- Nous avons pu le constater lors des élections municipales, des sourires remplissent souvent les affiches électorales.
- Des chercheurs affirment que ces visages rayonnants relèvent souvent du calcul politique.
- Les femmes crispées sur les photos se retrouvent davantage pénalisées par les électeurs dans les urnes que les hommes.
Souriez et vous serez élus. Le sourire devient-il une exigence politique silencieuse ? Une enquête, réalisée par les chercheurs Iona Astier (économie publique à l’université Panthéon Sorbonne) et Quentin Lippmann (sciences économiques à l’université Aix-Marseille), montre que le sourire permet d’obtenir deux points de plus en moyenne qu’un candidat qui ne sourit pas.
L’étude se base sur plus de 9.000 professions de foi réalisées à l’occasion des législatives françaises de 2022 et 2024. Pour rappel, les électeurs reçoivent ces documents avant le scrutin. Il présente à la fois le programme et la photographie du candidat ou de la candidate. Sur celles-ci, les femmes apparaissent plus souriantes que leurs homologues masculins : une intelligence artificielle (nouvelle fenêtre), utilisée par les chercheurs, considère souriantes près de 80% des femmes contre moins de 60% des hommes. « Une femme qui ne sourit pas obtient environ deux points de moins qu’un homme ne souriant pas. Pour un homme, sourire est donc un atout. Pour une femme, c’est davantage une condition pour éviter une pénalité »
, constatent les chercheurs dans leur étude relayée par le site The Conversation (nouvelle fenêtre).
Pour vérifier l’effet du sourire sur les intentions de vote, les chercheurs ont mené une deuxième expérience. Ils ont interrogé 1.000 personnes en ligne représentatives de la population française. Ils leur ont soumis des paires de photographies de candidats et de candidates fictifs générées par intelligence artificielle : chaque candidat fictif disposait d’une photographie souriante et l’autre neutre. Les électeurs potentiels devaient choisir entre ces deux versions de candidats. « Les résultats préliminaires indiquent qu’une expression neutre réduit les intentions de vote pour tous les candidats, mais que cet effet est plus marqué pour les femmes. Ne pas sourire réduit leurs chances d’être choisies d’environ trois points de pourcentage supplémentaires par rapport aux hommes »

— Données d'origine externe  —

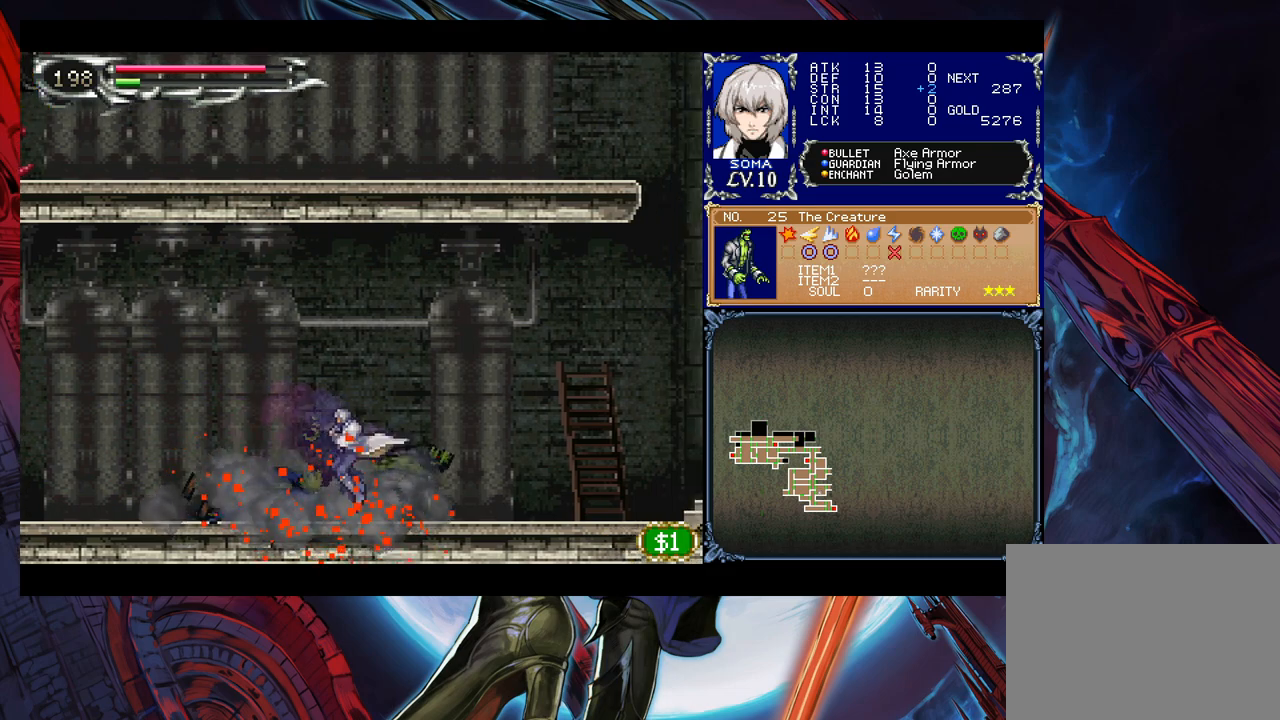
{"buttons": [], "left_stick": "right", "right_stick": "center", "events": [[33, "Y", "up"], [67, "left_stick", "right"], [283, "Y", "down"], [283, "left_stick", "left"], [333, "B", "down"], [333, "Y", "up"], [367, "B", "up"], [367, "left_stick", "right"]]}
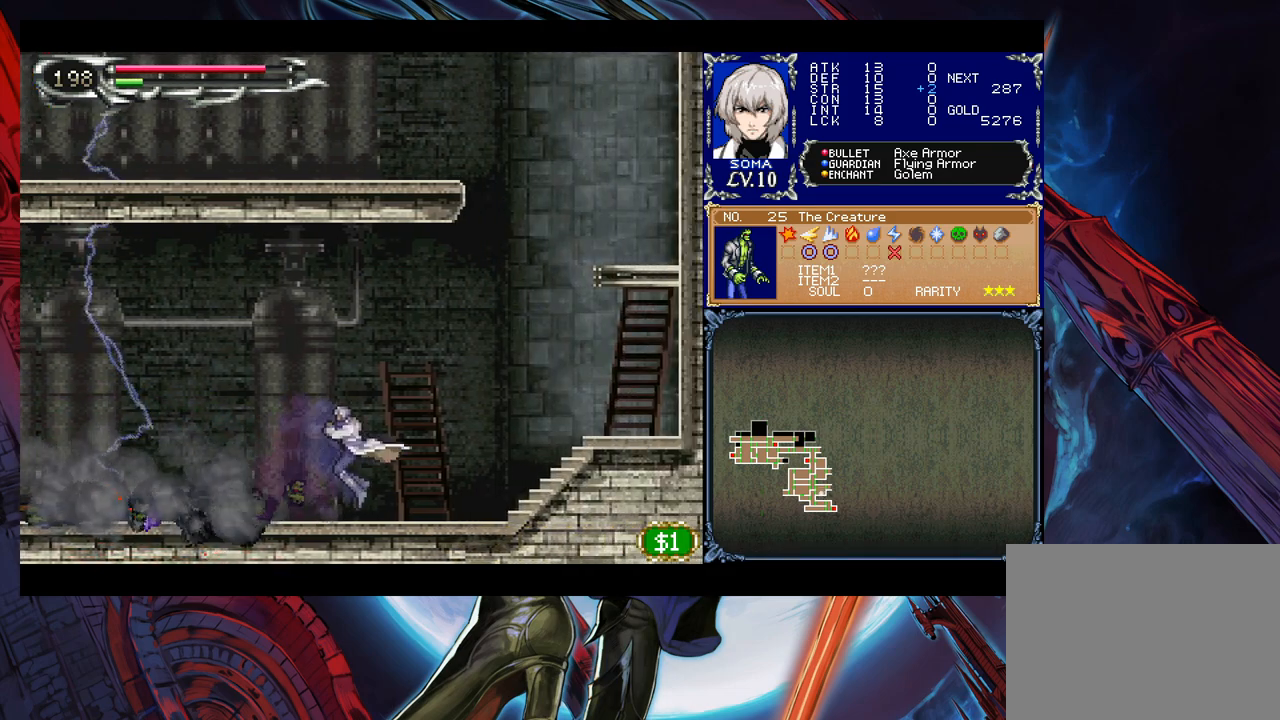
{"buttons": [], "left_stick": "down-right", "right_stick": "center", "events": [[33, "left_stick", "left"], [83, "Y", "down"], [117, "B", "down"], [117, "Y", "up"], [133, "B", "up"], [133, "left_stick", "right"], [317, "left_stick", "left"], [333, "Y", "down"], [383, "B", "down"], [383, "Y", "up"], [417, "left_stick", "down-right"], [467, "B", "up"]]}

, observent les auteurs de l’étude.
Les contraintes des femmes pour accéder au pouvoir
Les chercheurs estiment que le rôle du sourire vient des stéréotypes de genre. « Ils font des femmes des personnes naturellement chaleureuses, attentives aux autres et peu enclines à l’agressivité, tandis que les hommes seraient associés à la compétitivité, à l’assurance et à la maîtrise émotionnelle »

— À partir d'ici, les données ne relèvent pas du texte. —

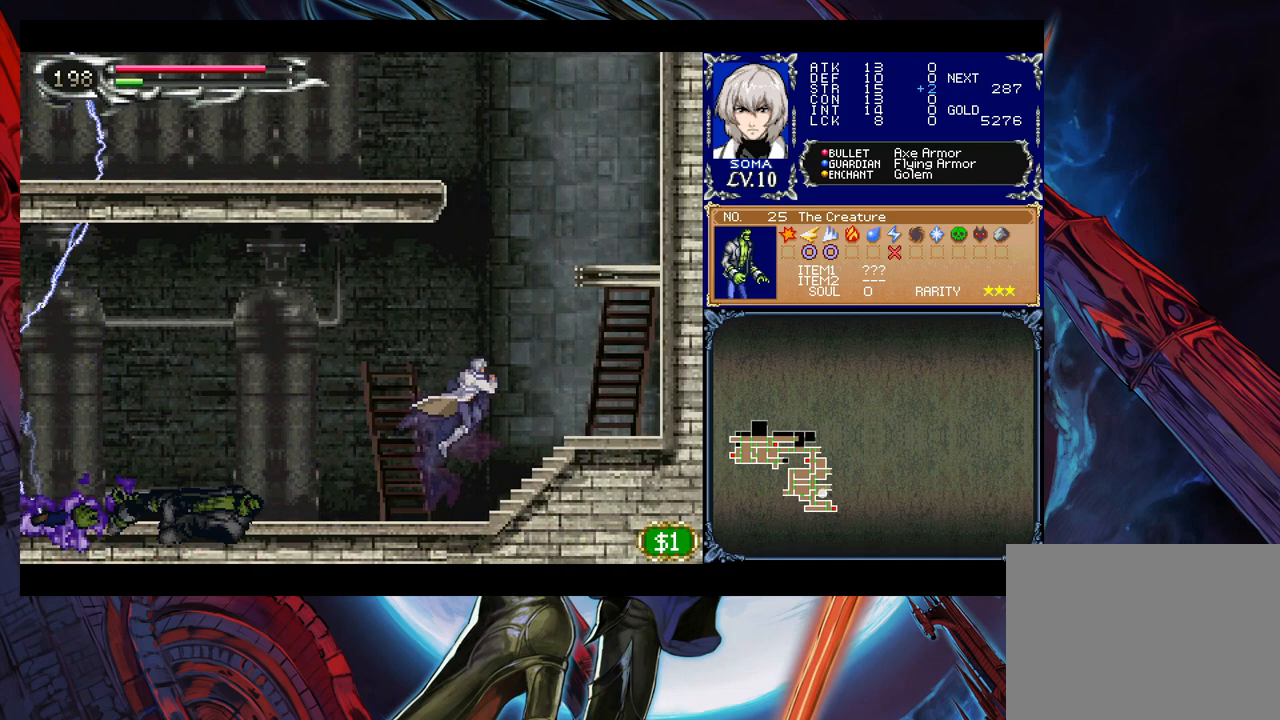
{"buttons": ["Y"], "left_stick": "left", "right_stick": "center", "events": [[67, "left_stick", "left"], [133, "B", "down"], [167, "left_stick", "right"], [233, "B", "up"], [433, "left_stick", "left"], [483, "Y", "down"]]}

, rappellent-ils. En d’autres termes, le sourire révèle les normes sociétales qui s’imposent aux femmes pour accéder à des rôles de pouvoir. Les électeurs attendent les femmes « sur le registre de la chaleur et de l’empathie »
. Mais en tant que responsables politiques, elles doivent « incarner l’autorité et la fermeté »
, des qualités « associées au masculin »
: « Si elles affichent trop de chaleur, elles risquent d’être jugées insuffisamment crédibles ou moins compétentes. À l’inverse, si elles adoptent les codes de sérieux et de distance, valorisés en politique, elles s’exposent aux critiques de froideur, de raideur ou de manque d’empathie »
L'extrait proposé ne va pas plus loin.